Ich besuchte das Krankenhaus täglich. Die Schuldgefühle waren fast untragbar für mich. Ich saß stundenlang neben ihn und hoffte, dass er jede Minute seine Augen aufschlug. Jedoch schien die Hoffnung jede Minute mehr zu verkümmern.

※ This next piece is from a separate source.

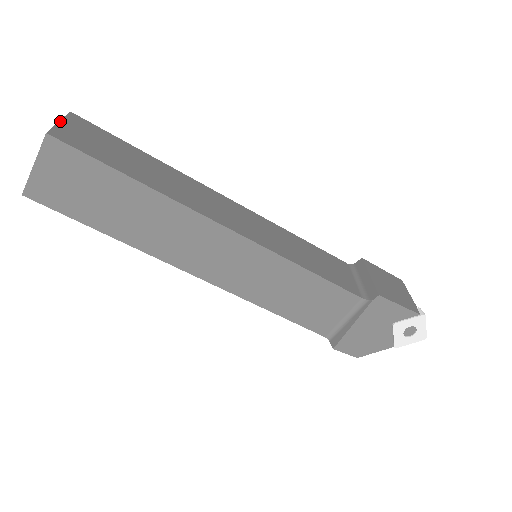
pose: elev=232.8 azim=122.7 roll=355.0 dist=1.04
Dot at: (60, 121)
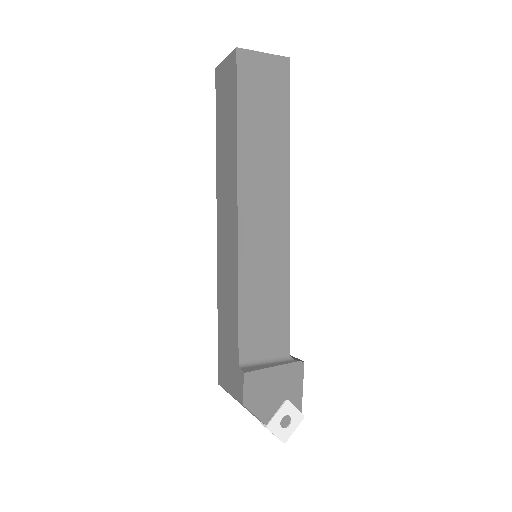
Dot at: occluded
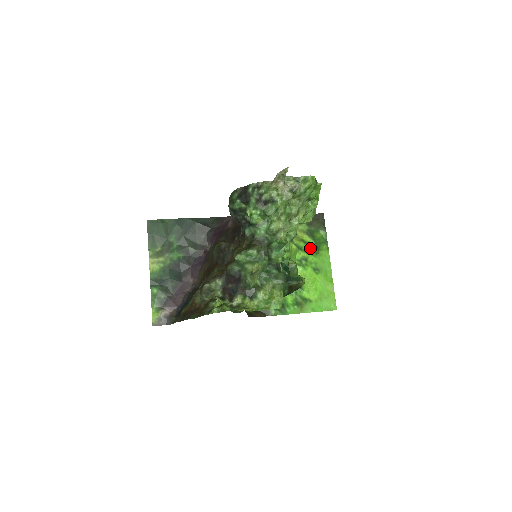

Ich stand kurz davor einzuschlafen als ich das Zucken seines kleinen Fingers bemerkte. Hoffnungsvoll richtete ich den Blick auf. „Souta...?" Mir blieb fast die Stimme im Hals stecken. Jetzt bewegten sich seine Augenlider und ich schöpfte Hoffnung. Seine rissige Unterlippe zitterte. Plötzlich machte er ganz langsam seine Augen auf. Gott sei Dank! Ich fiel ihm um den Hals. Mit meinem Gesicht an seiner Schulter schluchzte ich sicher tausendmal seinen Namen. „Takumi...", brachte er brüchig hervor und ich spürte wie er einen Arm um mich legte. „Ich hatte solche Angst um dich, dass ich kaum noch schlafen konnte. Ich hab mich nach deiner Nähe gesehnt", schniefte ich und drückte ihn näher an mich. Er schwieg. „Dem Himmel sei Dank!" Es kam ein Arzt hereingelaufen und ich ließ von ihm ab damit sie ihn untersuchen konnten. Während sich das Krankenhauspersonal um ihn kümmerte, verständigte ich Mine und überbrachte ihr die erfreuliche Nachricht. Als mich die Ärztin wieder hereinließ, fiel ich ihm gleich wieder um den Hals. „Ich lasse dich nie wieder gehen!" Er schwieg einfach nur. „Souta?", ich löste mich und wollte ihm die Hand an die Wange legen als er plötzlich entsetzt sein Gesicht verbarg. Was war los? Hatte er etwa Angst vor mir? Angst davor, dass mir wieder die Hand ausrutschte? Traurig zog ich die Hand zurück. „Es tut mir leid", flüsterte ich leise und stand auf um das Zimmer zu verlassen. Der Arzt teilte mir mit, ich könne ihn heute Abend schon wieder mitnehmen und er drückte mir eine Cremedose in die Hand, von der ich von morgen an jeden Tag etwas auf seinem zerschundenen Rücken schmieren sollte.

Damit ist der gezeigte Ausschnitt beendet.